## Material to process
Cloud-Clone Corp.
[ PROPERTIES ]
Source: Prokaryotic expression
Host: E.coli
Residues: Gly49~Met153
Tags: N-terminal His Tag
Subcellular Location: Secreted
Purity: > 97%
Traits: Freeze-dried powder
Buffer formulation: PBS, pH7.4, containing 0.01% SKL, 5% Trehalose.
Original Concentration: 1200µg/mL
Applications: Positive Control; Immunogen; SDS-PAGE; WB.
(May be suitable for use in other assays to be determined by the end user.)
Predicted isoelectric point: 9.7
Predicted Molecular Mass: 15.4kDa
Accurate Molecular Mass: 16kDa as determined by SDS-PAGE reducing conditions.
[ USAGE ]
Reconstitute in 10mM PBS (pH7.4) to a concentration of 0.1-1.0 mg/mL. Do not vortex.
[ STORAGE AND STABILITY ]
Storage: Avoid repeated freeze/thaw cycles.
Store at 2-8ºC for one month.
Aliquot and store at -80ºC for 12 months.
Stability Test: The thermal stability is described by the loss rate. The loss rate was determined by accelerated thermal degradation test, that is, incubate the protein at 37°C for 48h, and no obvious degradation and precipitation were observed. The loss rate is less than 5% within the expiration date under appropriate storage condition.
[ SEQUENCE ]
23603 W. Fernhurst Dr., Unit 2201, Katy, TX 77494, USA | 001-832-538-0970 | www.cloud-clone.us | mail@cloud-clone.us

## What this task involves
Reproduce each line of the material in which the string "Mass" occurs.

## Solution to this task
Predicted Molecular Mass: 15.4kDa
Accurate Molecular Mass: 16kDa as determined by SDS-PAGE reducing conditions.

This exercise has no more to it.